*** Opening Data for this task ***

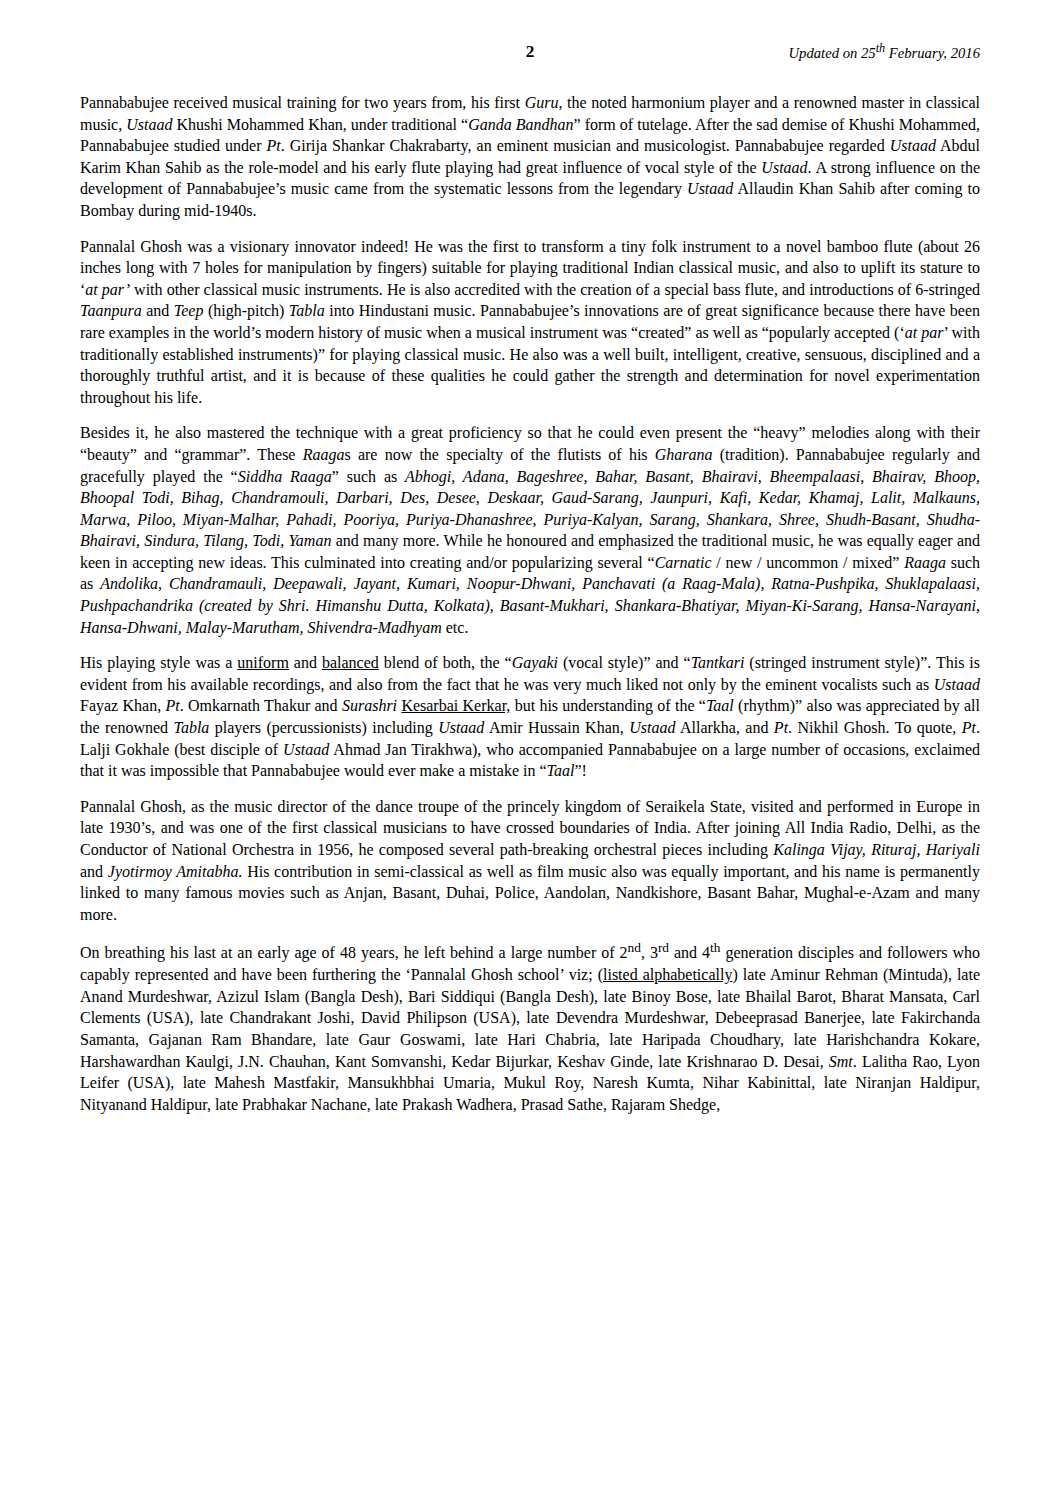2
Updated on 25th February, 2016
Pannababujee received musical training for two years from, his first Guru, the noted harmonium player and a renowned master in classical music, Ustaad Khushi Mohammed Khan, under traditional “Ganda Bandhan” form of tutelage. After the sad demise of Khushi Mohammed, Pannababujee studied under Pt. Girija Shankar Chakrabarty, an eminent musician and musicologist. Pannababujee regarded Ustaad Abdul Karim Khan Sahib as the role-model and his early flute playing had great influence of vocal style of the Ustaad. A strong influence on the development of Pannababujee’s music came from the systematic lessons from the legendary Ustaad Allaudin Khan Sahib after coming to Bombay during mid-1940s.
Pannalal Ghosh was a visionary innovator indeed! He was the first to transform a tiny folk instrument to a novel bamboo flute (about 26 inches long with 7 holes for manipulation by fingers) suitable for playing traditional Indian classical music, and also to uplift its stature to ‘at par’ with other classical music instruments. He is also accredited with the creation of a special bass flute, and introductions of 6-stringed Taanpura and Teep (high-pitch) Tabla into Hindustani music. Pannababujee’s innovations are of great significance because there have been rare examples in the world’s modern history of music when a musical instrument was “created” as well as “popularly accepted (‘at par’ with traditionally established instruments)” for playing classical music. He also was a well built, intelligent, creative, sensuous, disciplined and a thoroughly truthful artist, and it is because of these qualities he could gather the strength and determination for novel experimentation throughout his life.
Besides it, he also mastered the technique with a great proficiency so that he could even present the “heavy” melodies along with their “beauty” and “grammar”. These Raagas are now the specialty of the flutists of his Gharana (tradition). Pannababujee regularly and gracefully played the “Siddha Raaga” such as Abhogi, Adana, Bageshree, Bahar, Basant, Bhairavi, Bheempalaasi, Bhairav, Bhoop, Bhoopal Todi, Bihag, Chandramouli, Darbari, Des, Desee, Deskaar, Gaud-Sarang, Jaunpuri, Kafi, Kedar, Khamaj, Lalit, Malkauns, Marwa, Piloo, Miyan-Malhar, Pahadi, Pooriya, Puriya-Dhanashree, Puriya-Kalyan, Sarang, Shankara, Shree, Shudh-Basant, Shudha-Bhairavi, Sindura, Tilang, Todi, Yaman and many more. While he honoured and emphasized the traditional music, he was equally eager and keen in accepting new ideas. This culminated into creating and/or popularizing several “Carnatic / new / uncommon / mixed” Raaga such as Andolika, Chandramauli, Deepawali, Jayant, Kumari, Noopur-Dhwani, Panchavati (a Raag-Mala), Ratna-Pushpika, Shuklapalaasi, Pushpachandrika (created by Shri. Himanshu Dutta, Kolkata), Basant-Mukhari, Shankara-Bhatiyar, Miyan-Ki-Sarang, Hansa-Narayani, Hansa-Dhwani, Malay-Marutham, Shivendra-Madhyam etc.
His playing style was a uniform and balanced blend of both, the “Gayaki (vocal style)” and “Tantkari (stringed instrument style)”. This is evident from his available recordings, and also from the fact that he was very much liked not only by the eminent vocalists such as Ustaad Fayaz Khan, Pt. Omkarnath Thakur and Surashri Kesarbai Kerkar, but his understanding of the “Taal (rhythm)” also was appreciated by all the renowned Tabla players (percussionists) including Ustaad Amir Hussain Khan, Ustaad Allarkha, and Pt. Nikhil Ghosh. To quote, Pt. Lalji Gokhale (best disciple of Ustaad Ahmad Jan Tirakhwa), who accompanied Pannababujee on a large number of occasions, exclaimed that it was impossible that Pannababujee would ever make a mistake in “Taal”!
Pannalal Ghosh, as the music director of the dance troupe of the princely kingdom of Seraikela State, visited and performed in Europe in late 1930’s, and was one of the first classical musicians to have crossed boundaries of India. After joining All India Radio, Delhi, as the Conductor of National Orchestra in 1956, he composed several path-breaking orchestral pieces including Kalinga Vijay, Rituraj, Hariyali and Jyotirmoy Amitabha. His contribution in semi-classical as well as film music also was equally important, and his name is permanently linked to many famous movies such as Anjan, Basant, Duhai, Police, Aandolan, Nandkishore, Basant Bahar, Mughal-e-Azam and many more.
On breathing his last at an early age of 48 years, he left behind a large number of 2nd, 3rd and 4th generation disciples and followers who capably represented and have been furthering the ‘Pannalal Ghosh school’ viz; (listed alphabetically) late Aminur Rehman (Mintuda), late Anand Murdeshwar, Azizul Islam (Bangla Desh), Bari Siddiqui (Bangla Desh), late Binoy Bose, late Bhailal Barot, Bharat Mansata, Carl Clements (USA), late Chandrakant Joshi, David Philipson (USA), late Devendra Murdeshwar, Debeeprasad Banerjee, late Fakirchanda Samanta, Gajanan Ram Bhandare, late Gaur Goswami, late Hari Chabria, late Haripada Choudhary, late Harishchandra Kokare, Harshawardhan Kaulgi, J.N. Chauhan, Kant Somvanshi, Kedar Bijurkar, Keshav Ginde, late Krishnarao D. Desai, Smt. Lalitha Rao, Lyon Leifer (USA), late Mahesh Mastfakir, Mansukhbhai Umaria, Mukul Roy, Naresh Kumta, Nihar Kabinittal, late Niranjan Haldipur, Nityanand Haldipur, late Prabhakar Nachane, late Prakash Wadhera, Prasad Sathe, Rajaram Shedge,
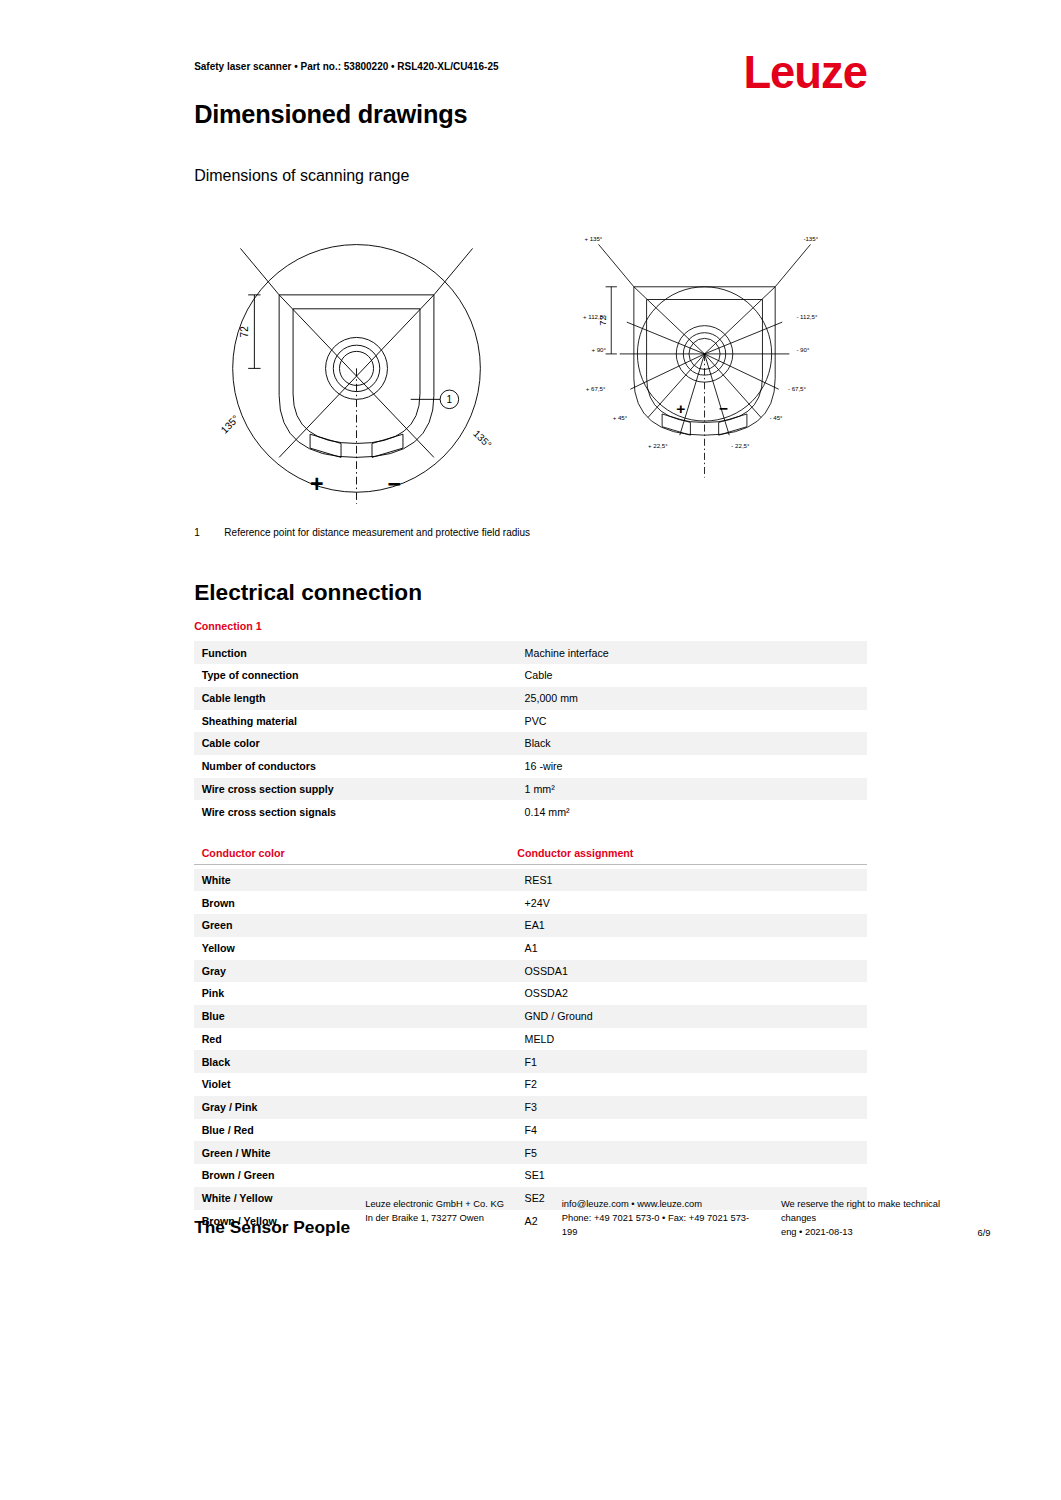Safety laser scanner • Part no.: 53800220 • RSL420-XL/CU416-25
Dimensioned drawings
Leuze
Dimensions of scanning range
72 1 135° 135° + −
72 + 135° -135° + 112,5° - 112,5° + 90° - 90° + 67,5° - 67,5° + 45° - 45° + 22,5° - 22,5° + −
1
Reference point for distance measurement and protective field radius
Electrical connection
Connection 1
| Function | Machine interface |
| Type of connection | Cable |
| Cable length | 25,000 mm |
| Sheathing material | PVC |
| Cable color | Black |
| Number of conductors | 16 -wire |
| Wire cross section supply | 1 mm² |
| Wire cross section signals | 0.14 mm² |
Conductor color
Conductor assignment
| White | RES1 |
| Brown | +24V |
| Green | EA1 |
| Yellow | A1 |
| Gray | OSSDA1 |
| Pink | OSSDA2 |
| Blue | GND / Ground |
| Red | MELD |
| Black | F1 |
| Violet | F2 |
| Gray / Pink | F3 |
| Blue / Red | F4 |
| Green / White | F5 |
| Brown / Green | SE1 |
| White / Yellow | SE2 |
| Brown / Yellow | A2 |
The Sensor People
Leuze electronic GmbH + Co. KG
In der Braike 1, 73277 Owen
info@leuze.com • www.leuze.com
Phone: +49 7021 573-0 • Fax: +49 7021 573-199
We reserve the right to make technical changes
eng • 2021-08-13
6/9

*** Closing Data for this task ***

An exact copy of every entry, pictures left out, is what to write here.

2
Updated on 25th February, 2016
Pannababujee received musical training for two years from, his first Guru, the noted harmonium player and a renowned master in classical music, Ustaad Khushi Mohammed Khan, under traditional “Ganda Bandhan” form of tutelage. After the sad demise of Khushi Mohammed, Pannababujee studied under Pt. Girija Shankar Chakrabarty, an eminent musician and musicologist. Pannababujee regarded Ustaad Abdul Karim Khan Sahib as the role-model and his early flute playing had great influence of vocal style of the Ustaad. A strong influence on the development of Pannababujee’s music came from the systematic lessons from the legendary Ustaad Allaudin Khan Sahib after coming to Bombay during mid-1940s.
Pannalal Ghosh was a visionary innovator indeed! He was the first to transform a tiny folk instrument to a novel bamboo flute (about 26 inches long with 7 holes for manipulation by fingers) suitable for playing traditional Indian classical music, and also to uplift its stature to ‘at par’ with other classical music instruments. He is also accredited with the creation of a special bass flute, and introductions of 6-stringed Taanpura and Teep (high-pitch) Tabla into Hindustani music. Pannababujee’s innovations are of great significance because there have been rare examples in the world’s modern history of music when a musical instrument was “created” as well as “popularly accepted (‘at par’ with traditionally established instruments)” for playing classical music. He also was a well built, intelligent, creative, sensuous, disciplined and a thoroughly truthful artist, and it is because of these qualities he could gather the strength and determination for novel experimentation throughout his life.
Besides it, he also mastered the technique with a great proficiency so that he could even present the “heavy” melodies along with their “beauty” and “grammar”. These Raagas are now the specialty of the flutists of his Gharana (tradition). Pannababujee regularly and gracefully played the “Siddha Raaga” such as Abhogi, Adana, Bageshree, Bahar, Basant, Bhairavi, Bheempalaasi, Bhairav, Bhoop, Bhoopal Todi, Bihag, Chandramouli, Darbari, Des, Desee, Deskaar, Gaud-Sarang, Jaunpuri, Kafi, Kedar, Khamaj, Lalit, Malkauns, Marwa, Piloo, Miyan-Malhar, Pahadi, Pooriya, Puriya-Dhanashree, Puriya-Kalyan, Sarang, Shankara, Shree, Shudh-Basant, Shudha-Bhairavi, Sindura, Tilang, Todi, Yaman and many more. While he honoured and emphasized the traditional music, he was equally eager and keen in accepting new ideas. This culminated into creating and/or popularizing several “Carnatic / new / uncommon / mixed” Raaga such as Andolika, Chandramauli, Deepawali, Jayant, Kumari, Noopur-Dhwani, Panchavati (a Raag-Mala), Ratna-Pushpika, Shuklapalaasi, Pushpachandrika (created by Shri. Himanshu Dutta, Kolkata), Basant-Mukhari, Shankara-Bhatiyar, Miyan-Ki-Sarang, Hansa-Narayani, Hansa-Dhwani, Malay-Marutham, Shivendra-Madhyam etc.
His playing style was a uniform and balanced blend of both, the “Gayaki (vocal style)” and “Tantkari (stringed instrument style)”. This is evident from his available recordings, and also from the fact that he was very much liked not only by the eminent vocalists such as Ustaad Fayaz Khan, Pt. Omkarnath Thakur and Surashri Kesarbai Kerkar, but his understanding of the “Taal (rhythm)” also was appreciated by all the renowned Tabla players (percussionists) including Ustaad Amir Hussain Khan, Ustaad Allarkha, and Pt. Nikhil Ghosh. To quote, Pt. Lalji Gokhale (best disciple of Ustaad Ahmad Jan Tirakhwa), who accompanied Pannababujee on a large number of occasions, exclaimed that it was impossible that Pannababujee would ever make a mistake in “Taal”!
Pannalal Ghosh, as the music director of the dance troupe of the princely kingdom of Seraikela State, visited and performed in Europe in late 1930’s, and was one of the first classical musicians to have crossed boundaries of India. After joining All India Radio, Delhi, as the Conductor of National Orchestra in 1956, he composed several path-breaking orchestral pieces including Kalinga Vijay, Rituraj, Hariyali and Jyotirmoy Amitabha. His contribution in semi-classical as well as film music also was equally important, and his name is permanently linked to many famous movies such as Anjan, Basant, Duhai, Police, Aandolan, Nandkishore, Basant Bahar, Mughal-e-Azam and many more.
On breathing his last at an early age of 48 years, he left behind a large number of 2nd, 3rd and 4th generation disciples and followers who capably represented and have been furthering the ‘Pannalal Ghosh school’ viz; (listed alphabetically) late Aminur Rehman (Mintuda), late Anand Murdeshwar, Azizul Islam (Bangla Desh), Bari Siddiqui (Bangla Desh), late Binoy Bose, late Bhailal Barot, Bharat Mansata, Carl Clements (USA), late Chandrakant Joshi, David Philipson (USA), late Devendra Murdeshwar, Debeeprasad Banerjee, late Fakirchanda Samanta, Gajanan Ram Bhandare, late Gaur Goswami, late Hari Chabria, late Haripada Choudhary, late Harishchandra Kokare, Harshawardhan Kaulgi, J.N. Chauhan, Kant Somvanshi, Kedar Bijurkar, Keshav Ginde, late Krishnarao D. Desai, Smt. Lalitha Rao, Lyon Leifer (USA), late Mahesh Mastfakir, Mansukhbhai Umaria, Mukul Roy, Naresh Kumta, Nihar Kabinittal, late Niranjan Haldipur, Nityanand Haldipur, late Prabhakar Nachane, late Prakash Wadhera, Prasad Sathe, Rajaram Shedge,
Safety laser scanner • Part no.: 53800220 • RSL420-XL/CU416-25
Dimensioned drawings
Leuze
Dimensions of scanning range
72 1 135° 135° + −
72 + 135° -135° + 112,5° - 112,5° + 90° - 90° + 67,5° - 67,5° + 45° - 45° + 22,5° - 22,5° + −
1
Reference point for distance measurement and protective field radius
Electrical connection
Connection 1
| Function | Machine interface |
| Type of connection | Cable |
| Cable length | 25,000 mm |
| Sheathing material | PVC |
| Cable color | Black |
| Number of conductors | 16 -wire |
| Wire cross section supply | 1 mm² |
| Wire cross section signals | 0.14 mm² |
Conductor color
Conductor assignment
| White | RES1 |
| Brown | +24V |
| Green | EA1 |
| Yellow | A1 |
| Gray | OSSDA1 |
| Pink | OSSDA2 |
| Blue | GND / Ground |
| Red | MELD |
| Black | F1 |
| Violet | F2 |
| Gray / Pink | F3 |
| Blue / Red | F4 |
| Green / White | F5 |
| Brown / Green | SE1 |
| White / Yellow | SE2 |
| Brown / Yellow | A2 |
The Sensor People
Leuze electronic GmbH + Co. KG
In der Braike 1, 73277 Owen
info@leuze.com • www.leuze.com
Phone: +49 7021 573-0 • Fax: +49 7021 573-199
We reserve the right to make technical changes
eng • 2021-08-13
6/9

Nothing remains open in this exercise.